I know you mean well, but please try to not involve yourself in the custody situation. You do not want to find yourself dragged into court to testify. You only know these parents from your school perspective and have no idea of the history of any of this drama.

Yes, right now things are very difficult at Mom's home. Mom is dealing with Grandmom/Mother and child while trying to work to support them. She is doing the best she can and obviously realizes that it is difficult for the child as she has agreed to change the custody agreement .
The Mom has made daycare arrangements for child and she has care for the grandmother also. The mom seems to be doing the very best she can in a very difficult situation.

What this child does get to see at Mom's is the caring relationship between a daughter and a mom. She gets to see her grandmother and spend time with her, even if it is just time watching tv together.

The mom is working and has made day care arrangements. She is sending the child to a place where she can be a kid until Mom gets home. She is not sending the child home to stay with the grandmother and her aide. Yes, the stepmom picks her up right after school. However stepmom is not working.

As I read this I felt so badly for the Mom. She is caught between a rock and a hard place and there is no way to make everyone happy. She seems to be doing the very best she can under the circumstances.
Maybe I sympathize with her because of my past. When my husband was ill I spend my nights at the hospital with him and in some ways, even though I made arrangements for them, my children were neglected as they certainly did not have my attention the way they usually did. When my mom was ill we (children and I) spent our evenings with her and her care seemed to rule our lives. However, I firmly believe that the time we spent with her has changed my children's lives for the better.
 
C

Cheri

Guest
Keep out of it!

I'm really glad you are keeping out of this situation.

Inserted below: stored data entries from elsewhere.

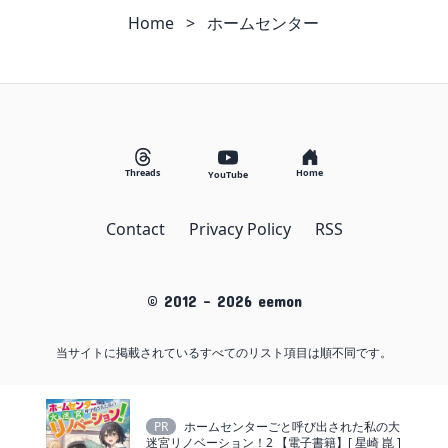
Home
>
ホームセンター
Threads
Home
YouTube
Contact
Privacy Policy
RSS
© 2012 -
2026
eemon
当サイトに掲載されているすべてのリスト項目は順不同です。
PR
ホームセンターごと呼び出された私の大
迷宮リノベーション！2 【電子書籍】[ 星崎 崑 ]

Simply put, life isn't fair. Consider this little girl lucky that she has parents that care about her. I have a lot of students whose parents could care less about them. She sounds like she has more than a lot of kids have. Also, just because step mom can pick her up after school doesn't mean that's better than being with her real mom, even if she has to go to daycare for a while. I have a mother who is disabled and needs 24 hour care. Her sister provides her care, but it still offends me to hear someone say that this grandmother should be put in a nursing home. Nursing homes are not fun places to live. My mother had to be in one temporarily, and she became very depressed. Perhaps this little girl can learn about love and compassion from her mother? Do you really think that she should lose custodial rights because she is caring for a sick mother? This mother is obviously thinking about her child in agreeing to joint custody, but she has a right to have her child in her life too. I'm fortunate that I can have someone else in my family care for my mom so that I can care for my own kids. However, if it came to pass that I would need to care for my mom, I would definitely do it. Even if my kids didn't get as much attention as they should have. I'm married, but my husband is gone most of the time for work. If I was in this sitation, what should happen to my kids? Should the state take them? I don't mean to sound rude in this post. I guess it has really upset me.